→ Problem to solve: Your answer should be one number: the count of lines in the data below that include "layout".

Start of Given entries

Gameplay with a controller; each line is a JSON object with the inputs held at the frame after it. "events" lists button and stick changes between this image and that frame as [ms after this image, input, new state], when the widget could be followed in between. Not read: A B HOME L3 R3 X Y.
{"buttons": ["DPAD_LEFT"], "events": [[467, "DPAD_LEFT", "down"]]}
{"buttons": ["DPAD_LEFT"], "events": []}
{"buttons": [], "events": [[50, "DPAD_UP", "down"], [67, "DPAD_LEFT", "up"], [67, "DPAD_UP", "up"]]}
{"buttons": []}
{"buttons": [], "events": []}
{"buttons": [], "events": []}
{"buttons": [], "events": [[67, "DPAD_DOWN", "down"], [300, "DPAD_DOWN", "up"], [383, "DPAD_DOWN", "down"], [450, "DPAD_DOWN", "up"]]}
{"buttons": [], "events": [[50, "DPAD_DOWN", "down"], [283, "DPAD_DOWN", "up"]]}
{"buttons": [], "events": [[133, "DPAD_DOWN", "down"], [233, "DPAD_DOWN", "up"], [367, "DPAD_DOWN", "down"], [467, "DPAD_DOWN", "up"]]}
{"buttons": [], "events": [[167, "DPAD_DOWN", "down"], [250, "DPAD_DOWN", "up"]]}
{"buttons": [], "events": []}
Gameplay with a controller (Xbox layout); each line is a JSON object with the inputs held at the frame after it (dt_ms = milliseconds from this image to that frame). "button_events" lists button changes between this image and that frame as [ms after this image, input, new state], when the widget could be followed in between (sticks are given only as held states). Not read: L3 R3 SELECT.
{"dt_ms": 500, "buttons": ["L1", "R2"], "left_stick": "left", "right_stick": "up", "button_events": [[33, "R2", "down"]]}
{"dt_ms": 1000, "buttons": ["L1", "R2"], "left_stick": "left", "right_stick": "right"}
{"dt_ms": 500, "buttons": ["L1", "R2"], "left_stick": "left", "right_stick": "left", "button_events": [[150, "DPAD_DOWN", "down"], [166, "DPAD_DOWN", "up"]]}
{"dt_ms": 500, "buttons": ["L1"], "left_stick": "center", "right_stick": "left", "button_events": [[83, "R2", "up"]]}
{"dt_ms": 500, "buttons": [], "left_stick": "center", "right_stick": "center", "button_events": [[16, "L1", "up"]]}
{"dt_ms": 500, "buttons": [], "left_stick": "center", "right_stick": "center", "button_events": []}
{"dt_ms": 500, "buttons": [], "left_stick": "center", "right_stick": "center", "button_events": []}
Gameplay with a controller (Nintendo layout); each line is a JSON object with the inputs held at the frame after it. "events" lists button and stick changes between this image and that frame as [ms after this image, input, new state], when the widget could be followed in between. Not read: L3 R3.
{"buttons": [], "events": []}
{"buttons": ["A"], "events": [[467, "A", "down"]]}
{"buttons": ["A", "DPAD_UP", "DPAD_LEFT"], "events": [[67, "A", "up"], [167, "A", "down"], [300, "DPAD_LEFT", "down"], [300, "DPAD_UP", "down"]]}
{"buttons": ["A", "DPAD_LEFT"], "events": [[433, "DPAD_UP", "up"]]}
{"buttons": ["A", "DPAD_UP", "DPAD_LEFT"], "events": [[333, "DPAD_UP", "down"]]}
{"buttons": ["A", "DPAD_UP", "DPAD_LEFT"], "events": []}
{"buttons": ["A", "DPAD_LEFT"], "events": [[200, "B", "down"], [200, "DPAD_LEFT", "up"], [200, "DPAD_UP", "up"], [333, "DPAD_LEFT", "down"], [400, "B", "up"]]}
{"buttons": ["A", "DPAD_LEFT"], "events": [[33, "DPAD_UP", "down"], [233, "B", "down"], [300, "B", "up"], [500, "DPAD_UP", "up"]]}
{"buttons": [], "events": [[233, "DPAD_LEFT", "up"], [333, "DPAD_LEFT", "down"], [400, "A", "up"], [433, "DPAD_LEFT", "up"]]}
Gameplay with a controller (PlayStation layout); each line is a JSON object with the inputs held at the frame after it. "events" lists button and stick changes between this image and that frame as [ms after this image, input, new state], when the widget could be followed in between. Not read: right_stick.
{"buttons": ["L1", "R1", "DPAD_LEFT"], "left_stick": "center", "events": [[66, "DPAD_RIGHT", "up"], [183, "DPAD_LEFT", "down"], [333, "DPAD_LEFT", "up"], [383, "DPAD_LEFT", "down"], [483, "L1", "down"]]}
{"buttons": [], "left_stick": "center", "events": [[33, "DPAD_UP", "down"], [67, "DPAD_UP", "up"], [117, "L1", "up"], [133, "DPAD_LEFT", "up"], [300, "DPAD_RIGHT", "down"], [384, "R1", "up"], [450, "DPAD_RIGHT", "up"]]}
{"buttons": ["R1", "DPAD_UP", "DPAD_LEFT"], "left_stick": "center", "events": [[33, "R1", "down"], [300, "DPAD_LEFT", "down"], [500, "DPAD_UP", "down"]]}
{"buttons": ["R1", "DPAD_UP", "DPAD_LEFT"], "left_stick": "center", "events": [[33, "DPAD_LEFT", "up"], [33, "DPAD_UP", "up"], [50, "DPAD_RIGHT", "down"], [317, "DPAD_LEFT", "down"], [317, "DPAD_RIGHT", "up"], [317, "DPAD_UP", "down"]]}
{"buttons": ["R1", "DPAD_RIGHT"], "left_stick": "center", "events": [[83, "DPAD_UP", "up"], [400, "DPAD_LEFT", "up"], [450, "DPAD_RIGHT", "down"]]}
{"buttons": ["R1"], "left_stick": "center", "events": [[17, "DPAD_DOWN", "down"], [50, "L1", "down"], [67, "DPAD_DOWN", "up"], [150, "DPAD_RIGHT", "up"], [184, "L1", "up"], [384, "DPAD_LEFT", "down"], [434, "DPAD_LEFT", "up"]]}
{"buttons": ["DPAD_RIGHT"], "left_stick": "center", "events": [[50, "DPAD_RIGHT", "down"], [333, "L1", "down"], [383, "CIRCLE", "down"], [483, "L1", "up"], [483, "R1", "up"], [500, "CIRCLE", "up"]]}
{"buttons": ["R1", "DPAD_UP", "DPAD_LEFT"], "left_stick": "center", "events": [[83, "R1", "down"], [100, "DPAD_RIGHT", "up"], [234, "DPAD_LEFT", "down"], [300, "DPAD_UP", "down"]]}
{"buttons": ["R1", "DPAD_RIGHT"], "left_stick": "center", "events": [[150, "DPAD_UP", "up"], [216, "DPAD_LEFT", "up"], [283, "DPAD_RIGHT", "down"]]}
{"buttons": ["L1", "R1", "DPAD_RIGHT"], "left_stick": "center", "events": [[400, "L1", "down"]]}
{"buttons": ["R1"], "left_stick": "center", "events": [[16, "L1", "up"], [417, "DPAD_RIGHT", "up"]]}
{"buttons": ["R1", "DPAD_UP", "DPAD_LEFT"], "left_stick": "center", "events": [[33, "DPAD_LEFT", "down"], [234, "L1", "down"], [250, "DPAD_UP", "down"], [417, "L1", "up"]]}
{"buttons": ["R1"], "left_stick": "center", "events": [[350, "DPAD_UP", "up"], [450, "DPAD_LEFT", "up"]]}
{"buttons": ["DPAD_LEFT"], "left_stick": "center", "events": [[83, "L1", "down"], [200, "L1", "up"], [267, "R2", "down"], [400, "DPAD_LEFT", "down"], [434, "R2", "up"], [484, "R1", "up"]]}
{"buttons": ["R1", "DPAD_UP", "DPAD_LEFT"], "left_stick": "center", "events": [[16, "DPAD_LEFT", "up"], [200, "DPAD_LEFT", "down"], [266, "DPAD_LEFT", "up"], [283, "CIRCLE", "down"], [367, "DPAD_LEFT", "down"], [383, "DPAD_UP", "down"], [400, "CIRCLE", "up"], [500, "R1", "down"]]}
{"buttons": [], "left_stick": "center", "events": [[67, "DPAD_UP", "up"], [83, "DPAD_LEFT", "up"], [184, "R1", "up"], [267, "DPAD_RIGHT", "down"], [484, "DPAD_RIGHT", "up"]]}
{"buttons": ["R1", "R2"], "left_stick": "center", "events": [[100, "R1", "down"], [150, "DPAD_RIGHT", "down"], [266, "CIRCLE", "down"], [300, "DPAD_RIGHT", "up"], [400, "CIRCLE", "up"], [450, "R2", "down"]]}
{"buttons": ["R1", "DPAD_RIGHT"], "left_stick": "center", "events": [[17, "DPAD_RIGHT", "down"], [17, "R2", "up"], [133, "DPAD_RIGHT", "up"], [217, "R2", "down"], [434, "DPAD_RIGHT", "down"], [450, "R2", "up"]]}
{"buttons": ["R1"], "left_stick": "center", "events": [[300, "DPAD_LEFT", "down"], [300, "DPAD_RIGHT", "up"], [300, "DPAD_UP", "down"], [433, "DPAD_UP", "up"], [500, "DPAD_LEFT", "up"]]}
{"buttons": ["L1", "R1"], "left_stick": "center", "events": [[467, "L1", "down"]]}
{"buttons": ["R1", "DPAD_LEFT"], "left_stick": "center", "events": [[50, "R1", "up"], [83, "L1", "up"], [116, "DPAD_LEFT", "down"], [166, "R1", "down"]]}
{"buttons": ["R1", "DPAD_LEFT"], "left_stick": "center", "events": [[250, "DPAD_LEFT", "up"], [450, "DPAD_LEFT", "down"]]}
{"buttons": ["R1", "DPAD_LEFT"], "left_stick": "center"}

End of Given entries

→ Problem solution: 3